#### PASSAGE

Pinch is trying to save the independence of the family-controlled publishing concern (regarded within the family as a public trust), but in the process has put a legendary newspaper empire on a path of decline, eating into capital to pay dividends to the shareholders, paying off employees who accept buyouts, and hoping that the comparatively small internet operations of the company will someday grow enough to balance the decline of the newspaper business.
If he succeeds, the New York Times Company will end not with a bang, but a whimper: Liquidated -- with all stake holders addressed, if not fully content. It is a dreadful comedown for a career that began almost regally.
Pinch represents the fifth generation male heir of the Ochs/Sulzberger family to head the corporation. In 1987, at the age of 35, Pinch became assistant publisher to his publisher father "Punch" Sulzberger, succeeding him in 1992. Today he is also the chairman of the board. Pinch inherited the pre-eminent newspaper in America and arguably the world -- a robustly growing and diversifying media conglomerate.

########
#### MATERIAL SUPPLIED

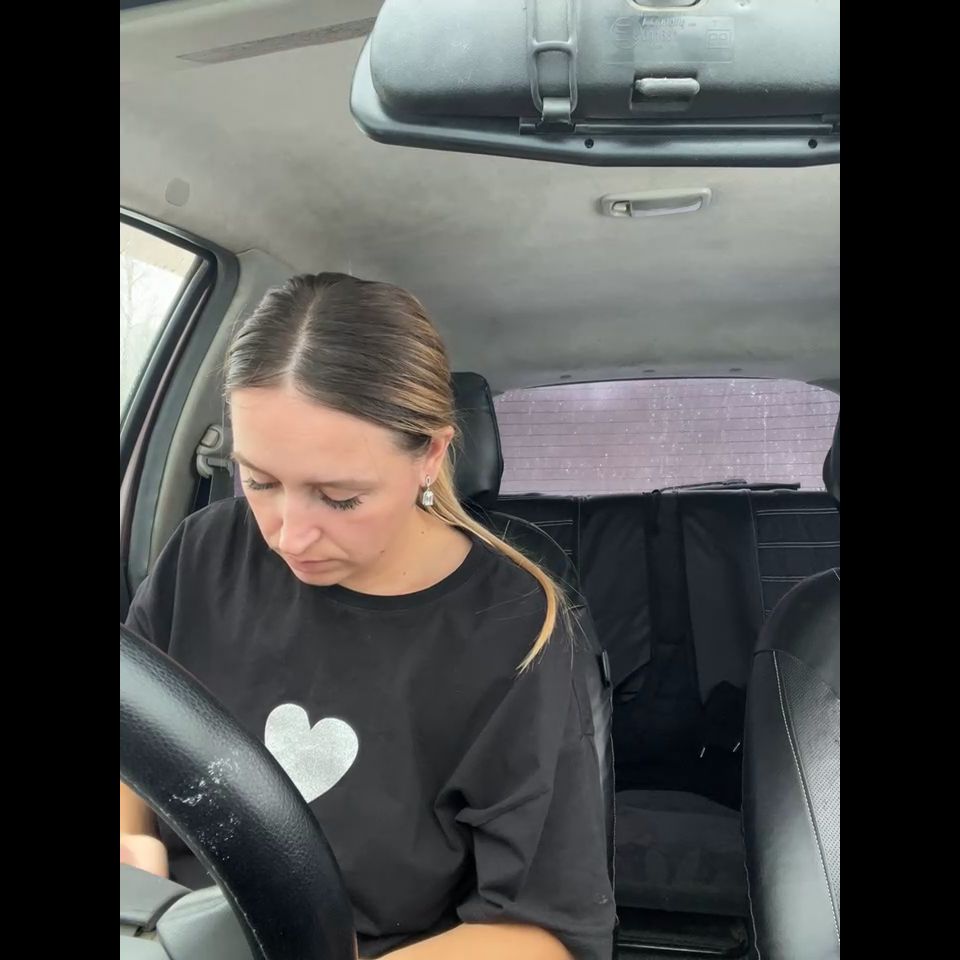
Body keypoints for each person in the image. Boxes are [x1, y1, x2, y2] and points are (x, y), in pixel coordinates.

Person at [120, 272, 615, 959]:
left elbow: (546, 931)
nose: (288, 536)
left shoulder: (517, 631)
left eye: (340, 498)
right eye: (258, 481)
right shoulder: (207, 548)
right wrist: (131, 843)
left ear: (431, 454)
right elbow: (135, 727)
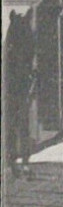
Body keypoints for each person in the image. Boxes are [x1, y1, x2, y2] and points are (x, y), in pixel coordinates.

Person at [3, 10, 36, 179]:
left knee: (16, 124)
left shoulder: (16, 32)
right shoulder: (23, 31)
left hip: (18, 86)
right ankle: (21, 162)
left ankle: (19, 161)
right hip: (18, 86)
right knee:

########

» EXERCISE AIM: Please state the age at which Pinch became assistant publisher, according to the passage on the New York Times Company.

» TASK RESPONSE: He was 35, in 1987.